What the task requires: Among the entries below, count the lines that contain the word "sklearn". Respond with the count only.
══ Information supplied ══
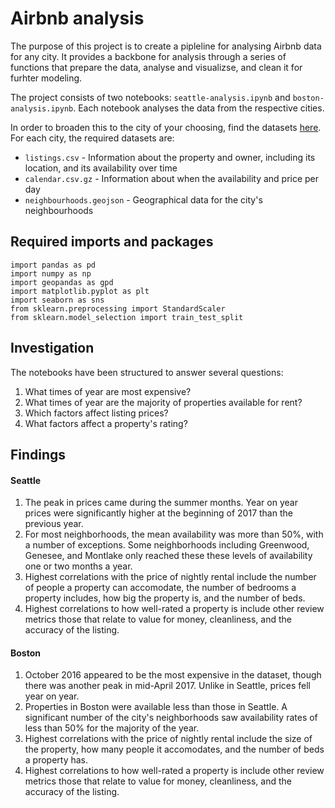 # Airbnb analysis

The purpose of this project is to create a pipleline for analysing Airbnb data for any city. It provides a backbone for analysis through a series of functions that prepare the data, analyse and visualizse, and clean it for furhter modeling.

The project consists of two notebooks: `seattle-analysis.ipynb` and `boston-analysis.ipynb`. Each notebook analyses the data from the respective cities.

In order to broaden this to the city of your choosing, find the datasets [here](http://insideairbnb.com/get-the-data.html). For each city, the required datasets are:

- `listings.csv` - Information about the property and owner, including its location, and its availability over time
- `calendar.csv.gz` - Information about when the availability and price per day
- `neighbourhoods.geojson` - Geographical data for the city's neighbourhoods

## Required imports and packages

```
import pandas as pd
import numpy as np
import geopandas as gpd
import matplotlib.pyplot as plt
import seaborn as sns
from sklearn.preprocessing import StandardScaler
from sklearn.model_selection import train_test_split
```

## Investigation

The notebooks have been structured to answer several questions:

1. What times of year are most expensive?
2. What times of year are the majority of properties available for rent?
3. Which factors affect listing prices?
4. What factors affect a property's rating?

## Findings

#### Seattle

1. The peak in prices came during the summer months. Year on year prices were significantly higher at the beginning of 2017 than the previous year.
2. For most neighborhoods, the mean availability was more than 50%, with a number of exceptions. Some neighborhoods including Greenwood, Genesee, and Montlake only reached these these levels of availability one or two months a year.
3. Highest correlations with the price of nightly rental include the number of people a property can accomodate, the number of bedrooms a property includes, how big the property is, and the number of beds.
4. Highest correlations to how well-rated a property is include other review metrics those that relate to value for money, cleanliness, and the accuracy of the listing.

#### Boston

1. October 2016 appeared to be the most expensive in the dataset, though there was another peak in mid-April 2017. Unlike in Seattle, prices fell year on year.
2. Properties in Boston were available less than those in Seattle. A significant number of the city's neighborhoods saw availability rates of less than 50% for the majority of the year.
3. Highest correlations with the price of nightly rental include the size of the property, how many people it accomodates, and the number of beds a property has.
4. Highest correlations to how well-rated a property is include other review metrics those that relate to value for money, cleanliness, and the accuracy of the listing.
═══
Reply to the task: 2